## Work order
In the listing below, print exactly the lines between the line holding "u v d — depth at each pixel (mm)." and the line holding "609 32 30594", inclusive, and no more.

## Materials provided
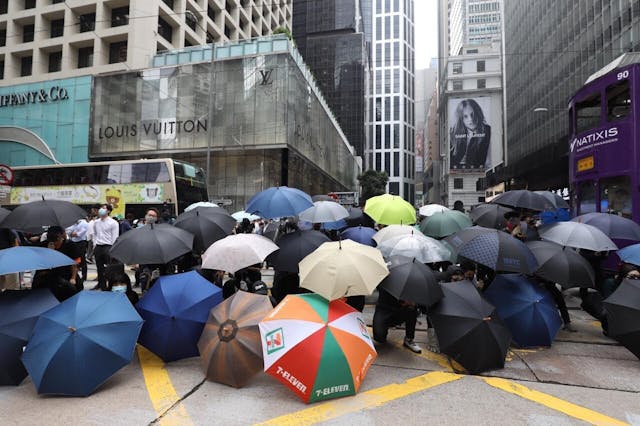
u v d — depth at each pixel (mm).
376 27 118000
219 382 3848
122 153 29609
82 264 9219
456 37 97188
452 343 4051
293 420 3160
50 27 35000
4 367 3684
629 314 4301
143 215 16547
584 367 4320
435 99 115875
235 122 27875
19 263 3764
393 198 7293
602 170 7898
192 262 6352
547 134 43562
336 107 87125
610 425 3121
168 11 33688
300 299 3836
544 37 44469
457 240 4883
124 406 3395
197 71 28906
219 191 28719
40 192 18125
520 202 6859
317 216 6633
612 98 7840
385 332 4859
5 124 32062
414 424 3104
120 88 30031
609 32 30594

==

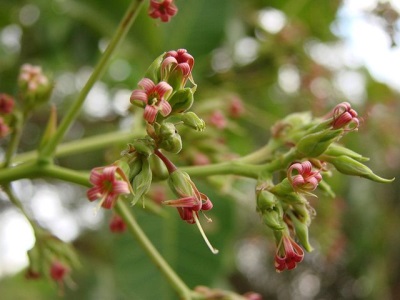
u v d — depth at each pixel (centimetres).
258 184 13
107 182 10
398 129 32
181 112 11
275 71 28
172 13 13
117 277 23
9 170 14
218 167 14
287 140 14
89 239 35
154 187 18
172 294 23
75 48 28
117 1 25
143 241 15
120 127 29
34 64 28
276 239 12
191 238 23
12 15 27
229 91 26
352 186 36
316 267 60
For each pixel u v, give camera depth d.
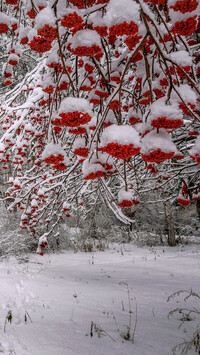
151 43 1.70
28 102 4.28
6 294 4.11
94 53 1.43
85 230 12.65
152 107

---

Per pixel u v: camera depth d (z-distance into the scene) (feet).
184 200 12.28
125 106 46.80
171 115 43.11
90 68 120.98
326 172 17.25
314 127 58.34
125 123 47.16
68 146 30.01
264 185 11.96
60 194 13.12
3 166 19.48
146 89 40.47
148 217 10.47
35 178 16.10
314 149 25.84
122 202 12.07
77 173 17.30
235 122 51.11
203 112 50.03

## Written answer
u v d — depth at each pixel (mm).
376 27 118000
219 382 3848
122 153 29609
82 264 9219
456 37 97188
452 343 4051
293 420 3160
50 27 35000
4 367 3684
629 314 4301
143 215 16547
584 367 4320
435 99 115875
235 122 27875
19 263 3764
393 198 7293
602 170 7898
192 262 6352
547 134 43562
336 107 87125
610 425 3121
168 11 33688
300 299 3836
544 37 44469
457 240 4883
124 406 3395
197 71 28906
219 191 28719
40 192 18125
520 202 6859
317 216 6633
612 98 7840
385 332 4859
5 124 32062
414 424 3104
120 88 30031
609 32 30594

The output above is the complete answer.